(The Root) — As the Supreme Court prepares to decide three potentially historic civil rights cases, the nation's leading legal advocate weighed in on America's civil rights evolution. Thursday evening Attorney General Eric Holder joined a star-studded roster, which included filmmaker Spike Lee and actress Rosie Perez, at the National Action Network's annual gala in New York City, hosted by Rev. Al Sharpton.
Everyone there to hear Holder deliver his keynote address likely recalled that in a previous speech, he delivered one of the most memorable lines about the state of American race relations uttered this century. Shortly after becoming attorney general, Holder courted criticism and controversy, as well as kudos, for saying the following during remarks at a Justice Department Black History event: "Though this nation has proudly thought of itself as an ethnic melting pot, in things racial, we have always been and we — I believe continue to be in too many ways essentially a nation of cowards." The accusation of cowardice set off a firestorm — particularly among conservatives.
Speaking with Holder the night of the gala, The Root asked if he still thinks we are a nation of cowards when it comes to race. "I think we are a nation that is hesitant to discuss racial issues, and I think that is something I tried to say in that speech. I continue to believe that we are too hesitant to raise issues of race and to discuss them forthrightly, but I think we are in a better place than we once were racially," Holder said. "But we are not where we need to be in spite of the fact that Barack Obama is the president of the United States. There's still an undercurrent in this nation of racial disquiet, racial un-comfortability, that we as a nation are reluctant to confront." He did say, however, that he does not agree with those who posit that race relations have deteriorated under President Obama's leadership, despite some polls indicating that they have.
Holder cited a number of ongoing civil rights battles, among them the issues currently before the Supreme Court — affirmative action, voting rights and same-sex marriage — as important and noteworthy. But when asked specifically what the Justice Department will be doing to address New York's controversial "stop and frisk" policy, which many consider America's next great civil rights battle, the attorney general declined to answer since they are "in the process of looking at it," with the matter "under review" at the Justice Department. He did explain that he considers the issue to be a significant one.

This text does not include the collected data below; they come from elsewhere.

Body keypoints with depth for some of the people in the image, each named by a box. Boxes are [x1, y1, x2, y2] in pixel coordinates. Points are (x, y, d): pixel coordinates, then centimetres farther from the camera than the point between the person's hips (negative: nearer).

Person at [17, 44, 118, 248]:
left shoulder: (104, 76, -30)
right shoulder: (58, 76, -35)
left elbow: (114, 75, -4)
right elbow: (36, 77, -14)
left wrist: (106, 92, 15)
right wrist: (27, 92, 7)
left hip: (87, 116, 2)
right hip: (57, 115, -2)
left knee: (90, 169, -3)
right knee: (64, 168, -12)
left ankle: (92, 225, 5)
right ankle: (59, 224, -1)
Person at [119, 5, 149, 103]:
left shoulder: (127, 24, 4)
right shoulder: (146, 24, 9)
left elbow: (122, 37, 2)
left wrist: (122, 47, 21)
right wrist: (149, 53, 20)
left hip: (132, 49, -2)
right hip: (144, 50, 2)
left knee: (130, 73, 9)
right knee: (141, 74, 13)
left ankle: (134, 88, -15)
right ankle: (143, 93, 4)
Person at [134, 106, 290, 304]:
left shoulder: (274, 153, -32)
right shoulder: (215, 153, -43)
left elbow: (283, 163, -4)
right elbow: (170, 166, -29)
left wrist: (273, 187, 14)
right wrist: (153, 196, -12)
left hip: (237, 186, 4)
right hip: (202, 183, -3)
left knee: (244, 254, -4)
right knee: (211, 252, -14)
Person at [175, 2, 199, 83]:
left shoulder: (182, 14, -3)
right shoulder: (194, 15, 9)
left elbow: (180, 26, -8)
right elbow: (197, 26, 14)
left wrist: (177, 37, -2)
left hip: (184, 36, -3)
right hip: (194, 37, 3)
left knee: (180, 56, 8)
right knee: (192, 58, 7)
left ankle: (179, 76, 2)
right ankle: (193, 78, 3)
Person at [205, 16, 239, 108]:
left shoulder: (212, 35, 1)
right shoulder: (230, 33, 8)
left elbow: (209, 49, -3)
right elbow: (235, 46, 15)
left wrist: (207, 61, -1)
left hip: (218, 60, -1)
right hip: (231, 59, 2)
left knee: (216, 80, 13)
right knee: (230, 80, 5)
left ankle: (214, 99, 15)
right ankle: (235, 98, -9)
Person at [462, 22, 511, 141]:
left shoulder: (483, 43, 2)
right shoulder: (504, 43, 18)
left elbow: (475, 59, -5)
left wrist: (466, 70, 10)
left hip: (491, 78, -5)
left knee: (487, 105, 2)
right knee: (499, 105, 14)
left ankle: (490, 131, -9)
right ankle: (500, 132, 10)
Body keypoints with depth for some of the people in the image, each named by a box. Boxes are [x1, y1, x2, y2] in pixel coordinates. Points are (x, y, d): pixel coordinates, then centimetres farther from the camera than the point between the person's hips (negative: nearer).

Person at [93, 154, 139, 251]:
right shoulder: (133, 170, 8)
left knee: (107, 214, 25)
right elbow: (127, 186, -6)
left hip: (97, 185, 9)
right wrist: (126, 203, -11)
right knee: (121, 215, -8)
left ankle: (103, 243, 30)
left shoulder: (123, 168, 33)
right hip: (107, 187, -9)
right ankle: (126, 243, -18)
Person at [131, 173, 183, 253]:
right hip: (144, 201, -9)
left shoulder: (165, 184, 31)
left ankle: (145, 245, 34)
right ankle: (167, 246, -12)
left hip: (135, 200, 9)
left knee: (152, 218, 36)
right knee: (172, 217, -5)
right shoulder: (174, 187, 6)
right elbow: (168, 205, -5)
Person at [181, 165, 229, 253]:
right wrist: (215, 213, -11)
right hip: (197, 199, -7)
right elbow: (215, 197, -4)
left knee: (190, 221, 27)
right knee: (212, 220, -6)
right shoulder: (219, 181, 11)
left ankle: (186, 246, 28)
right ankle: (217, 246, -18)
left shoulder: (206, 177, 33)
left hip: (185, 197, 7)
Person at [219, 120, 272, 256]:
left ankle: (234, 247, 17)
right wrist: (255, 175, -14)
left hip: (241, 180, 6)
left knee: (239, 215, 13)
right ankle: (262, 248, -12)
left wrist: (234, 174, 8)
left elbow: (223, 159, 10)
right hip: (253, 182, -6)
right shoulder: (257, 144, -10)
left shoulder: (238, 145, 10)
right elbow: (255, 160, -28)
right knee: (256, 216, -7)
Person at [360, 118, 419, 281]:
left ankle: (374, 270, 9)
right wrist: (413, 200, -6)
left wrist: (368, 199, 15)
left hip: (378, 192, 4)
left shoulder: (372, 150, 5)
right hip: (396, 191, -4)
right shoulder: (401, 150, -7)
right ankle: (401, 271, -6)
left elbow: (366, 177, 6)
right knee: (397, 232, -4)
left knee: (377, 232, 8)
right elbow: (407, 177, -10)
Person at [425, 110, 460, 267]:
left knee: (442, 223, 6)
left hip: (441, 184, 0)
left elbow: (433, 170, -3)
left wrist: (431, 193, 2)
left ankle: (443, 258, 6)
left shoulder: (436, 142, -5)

Stop and frisk has been proven to disproportionately target young men of color. When asked about his own personal experiences with racial profiling, Holder explained that he had been a victim. "I happened to be one of those people stopped, on two occasions. Once stopped by a state trooper and told to open up my trunk. I wasn't a law student and didn't really know what my rights were and asked, 'Why?' [The trooper said,] 'I want to check to see if you have any weapons in your trunk.' I opened the trunk, and I remember the feeling I had. I was mad. I was humiliated."
He continued, "And the second time I was with a bunch of my friends. We were going from Columbia, where I was in law school, with friends. [We were] three or four black guys in a car. [We were] stopped, and I don't even know what the pretext was, but we were just stopped." (Ironically, as a deputy attorney general Holder would end up playing a role in ending rampant racial profiling by New Jersey State Troopers on the same New Jersey thruway where he was once targeted as a young student.)
He said he opposes racial profiling, and not just as a violation of civil rights, but because it makes communities more dangerous, not less. "So I've experienced that," he said of profiling, "and I remember how badly I felt, how angry I felt and what a negative view — at least, for me, it was a temporary one — it gave me of the police. That is why these laws are so ultimately counterproductive. The very people who the police are supposed to serve and need police services the greatest oftentimes have these negative interactions with the police. [They] then come to view the police in a very negative way and then don't share information with them. It hurts the law-enforcement effort."
When it comes to combating profiling, the Justice Department is committed to providing the necessary support and oversight to law-enforcement officials to make sure they are doing the right thing, Holder said. But he added these words of caution: "There are other things we have to do. As a black man who has a young son who's 15 years old, I've had The Conversation with him: how he's supposed to interact with the police if he's ever stopped, and I told him there are certain things you say, certain things you do, certain places you place your hands."
Perhaps most telling is how Holder said he has counseled his son. "If you're treated in a way that you think is not appropriate, you just have to maybe take it for that moment and deal with it later on when you are in a position to talk to somebody who is perhaps that person's superior. It's a terrible thing, but it is a reality that the attorney general of the United States has to have this conversation with his son, but I have."